Department of Markets and Transport

Department overview
- Formed: 10 December 1928
- Preceding Department: Department of Works and Railways – for Commonwealth railways and war service homes Department of Markets (I);
- Dissolved: 21 April 1930
- Superseding Department: Department of Markets (II) Department of Transport (I);
- Jurisdiction: Commonwealth of Australia
- Headquarters: Collins Street, Melbourne
- Ministers responsible: Thomas Paterson, Minister (1928–1929); Parker Moloney, Minister (1929–1930);
- Department executive: Herbert Charles Brown, Secretary;

= Department of Markets and Transport =

Australian government department, 1928–1930

The Department of Markets and Transport was an Australian government department that existed between December 1928 and April 1930.

==History==
When the Department was abolished, it was split into the Department of Markets (II) and the Department of Transport (I), and its functions divided between the two entities.

==Scope==
Information about the department's functions and government funding allocation could be found in the Administrative Arrangements Orders, the annual Portfolio Budget Statements and in the Department's annual reports.

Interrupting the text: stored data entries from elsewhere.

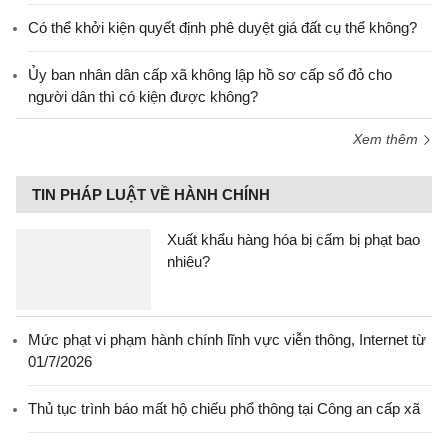
Có thể khởi kiện quyết định phê duyệt giá đất cụ thể không?
Ủy ban nhân dân cấp xã không lập hồ sơ cấp sổ đỏ cho
người dân thì có kiện được không?
Xem thêm
TIN PHÁP LUẬT VỀ HÀNH CHÍNH
Xuất khẩu hàng hóa bị cấm bị phạt bao
nhiêu?
Mức phạt vi phạm hành chính lĩnh vực viễn thông, Internet từ
01/7/2026
Thủ tục trình báo mất hộ chiếu phổ thông tại Công an cấp xã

At its creation, the Department was responsible for the following:
- Advances for purchase of wire and wire netting by settlers
- Assisting the following organisations
  - Dairy Produce Export Control Board
  - Dried Fruits Export Control Board
  - Dried Fruits Advances Repayments Board
  - Australian Dairy Council
  - Canned Fruits Export Control
- Board Board of Trade Collections and dissemination of commercial and industrial information
- Inspection, grading, packing and marketing of butter, cheese and other dairy products, meat, fresh, dried and canned fruits, seeds, vegetables, jams, honey etc., exported from the Commonwealth
- Lighthouses, lightships, beacons and buoys
- Matters connected with the overseas marketing of Australian produce exported, including applications for financial assistance in connection therewith
- Navigation and shipping
- Railways
- Representation at international exhibitions
- Rural credits
- Trade publicity and advertising in the United Kingdom and other overseas countries
- War service homes

==Structure==
The Department was a Commonwealth Public Service department, staffed by officials who were responsible to the Minister for Markets and Transport, Thomas Paterson until October 1929 and then Parker Moloney.